Schließlich lassen sich auch aus dem besonderen Charakter des § 589 Abs. 2 RVO nF keine Gründe für eine rückwirkende Anwendung herleiten. Wenn mit dieser Vorschrift auch wohl im wesentlichen der Zweck verfolgt wurde, das Verfahren bei Prüfung der Todesursache - auch aus Gründen der Pietät - zugunsten der Angehörigen zu vereinfachen, so handelt es sich doch gesetzestechnisch und praktisch jedenfalls insoweit um eine Vorschrift materiell-rechtlichen Inhalts, als durch sie ein neuer Tatbestand für Hinterbliebenenleistungen geschaffen und damit der Kreis der Leistungsberechtigten erweitert wurde.

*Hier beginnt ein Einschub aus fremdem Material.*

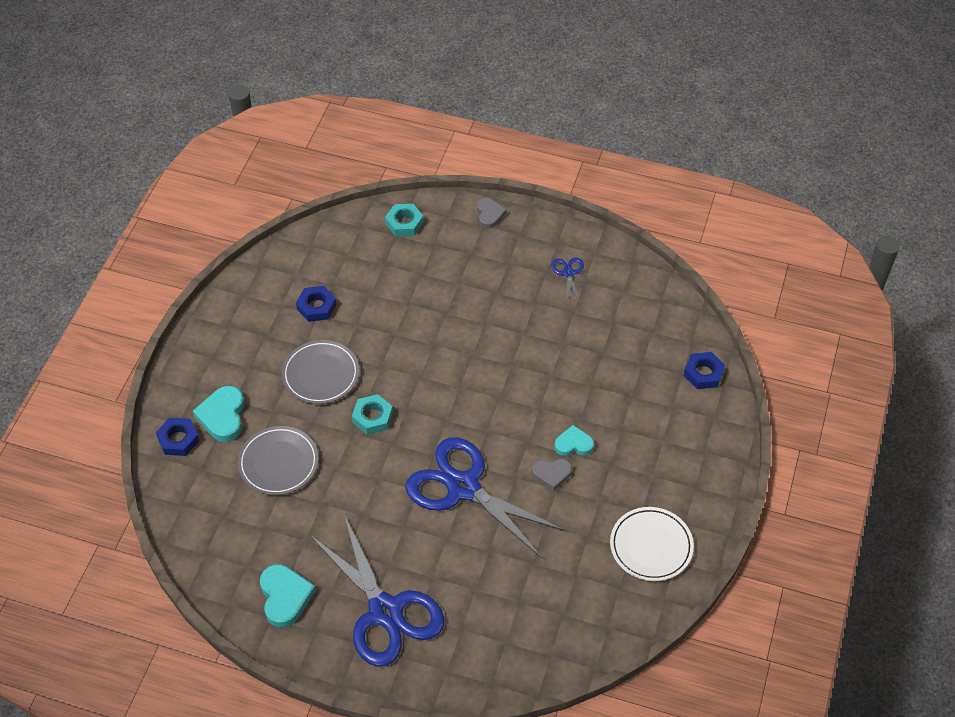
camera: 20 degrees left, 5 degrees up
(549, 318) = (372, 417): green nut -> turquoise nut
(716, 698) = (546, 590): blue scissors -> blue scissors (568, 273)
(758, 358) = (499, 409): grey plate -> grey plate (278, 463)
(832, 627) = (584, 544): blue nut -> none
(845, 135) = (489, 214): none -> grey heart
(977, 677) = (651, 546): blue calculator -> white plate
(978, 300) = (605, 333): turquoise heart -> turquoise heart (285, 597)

Man kann endlich auch nicht sagen, die Einführung dieser neuen Vorschrift beseitige einen auf Grund geläuterten Rechtsempfindens als so offenbar ungerecht und daher unerträglich empfundenen Zustand, daß anzunehmen sei, der Gesetzgeber habe sie zumindest auf alle noch nicht bindend abgeschlossenen Fälle rückwirkend angewandt wissen wollen.
Da sich somit eine Rückwirkung des § 589 Abs. 2 RVO nF auf vor dem 1. Juli 1963 eingetretene Todesfälle weder aus den Übergangsbestimmungen noch aus dem Sinn des Gesetzes ergibt, kann diese Vorschrift auf den vorliegenden Fall nicht zur Anwendung kommen. Dieses Ergebnis entspricht auch der überwiegenden Meinung im Schrifttum (Lauterbach Anm. 9 zu § 589 RVO; Haase-Koch, Art. 4 § 2 UVNG Anm. 1; Noell-Breitbach, Anm. 6 zu § 589 RVO; Schroeder-Printzen, SozSich 1963, 264; Wickenhagen, ZSR 1963, 325; Dorin Komp. 1965, 229; Middendorf Komp. 1965, 235; Krasney, BG 1965, 409).
Die Revision der Kläger war daher zurückzuweisen.
Die Kostenentscheidung beruht auf § 193 SGG.
Die Entscheidung ergeht im Einverständnis der Beteiligten gemäß § 124 Abs. 2 in Verbindung mit § 153 und § 165 SGG ohne mündliche Verhandlung.